Görev:
Sayfa alıntısının son paragrafında aktarılan inanca göre tecessümün sırasıyla hangi adlarla gerçekleştiğini, ilkinden sonuncusuna doğru yazın.

Sayfa alıntısı:
|---|

İçeriğe geçmek için "Enter"a basın

Bu tapınıp durduğunuz heykeller nedir?[1]


[1] Enbiya Suresi, 52. ayet meali

Resulullah Efendimizin (asm.) İmam-ı Ali’ye (k.v.) hitaben, -hadis-i bi-l ma’na[1] olarak-: “Hazret-i İsâ’da (a.s.) olduğu gibi sende de birisi muhabbette, diğeri düşmanlıkta aşırı davranarak iki kısım insan helâkete gider. Nasrânîler Hazret-i İsâ’ya besledikleri muhabbettin meşru sınırlarını aşarak ona –hâşâ- ‘ibnullah’ (Allah’ın oğlu) dediler. Yahudiler ise düşmanlıkta aşırı gidip, onun nübüvvetini ve kemâlini inkâr ettiler. Senin hakkında da, bir kısım, meşru sınırları aşıp, sana muhabbetinden helâkete gidecektir.” dediği rivayet olunur.[2]

Bediüzzaman, Sünuhat adlı eserinde mealen şöyle der: “bizdeki mutaassıplara hücum eden Avrupa’nın kâselisleri[3], her biri sakat ve bozuk anlayışlarında yüz mutaassıp kadar mutaassıptır. Bunların Shakspeare’in medhinde ettiği ifratı, şayet bir hoca o ifratı Şeyh Geylânî’nin medhinde etseydi tekfir olunacaktı.”

Nasrani inancına göre Allah tecessüm[4] etmiş Ali olarak görünmüş; Ali Selman olarak, Selman ise son merhalede Esad olarak tecessüm etmiş.

|---|

Verilen satırlar:
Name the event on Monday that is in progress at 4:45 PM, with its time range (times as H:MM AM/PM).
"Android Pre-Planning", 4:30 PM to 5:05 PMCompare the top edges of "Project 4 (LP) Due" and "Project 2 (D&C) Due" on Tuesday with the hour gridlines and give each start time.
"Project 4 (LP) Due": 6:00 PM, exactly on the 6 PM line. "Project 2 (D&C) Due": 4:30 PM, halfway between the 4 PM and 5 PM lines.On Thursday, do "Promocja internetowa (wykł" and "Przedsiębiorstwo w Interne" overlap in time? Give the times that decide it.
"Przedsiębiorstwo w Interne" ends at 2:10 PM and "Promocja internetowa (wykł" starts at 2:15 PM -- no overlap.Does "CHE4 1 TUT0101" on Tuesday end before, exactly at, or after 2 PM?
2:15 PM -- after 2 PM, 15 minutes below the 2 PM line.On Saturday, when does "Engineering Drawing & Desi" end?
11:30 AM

|---|

Alıştırma yanıtı:
Tecessüm sırasıyla Ali, Selman ve Esad adlarıyla gerçekleşir.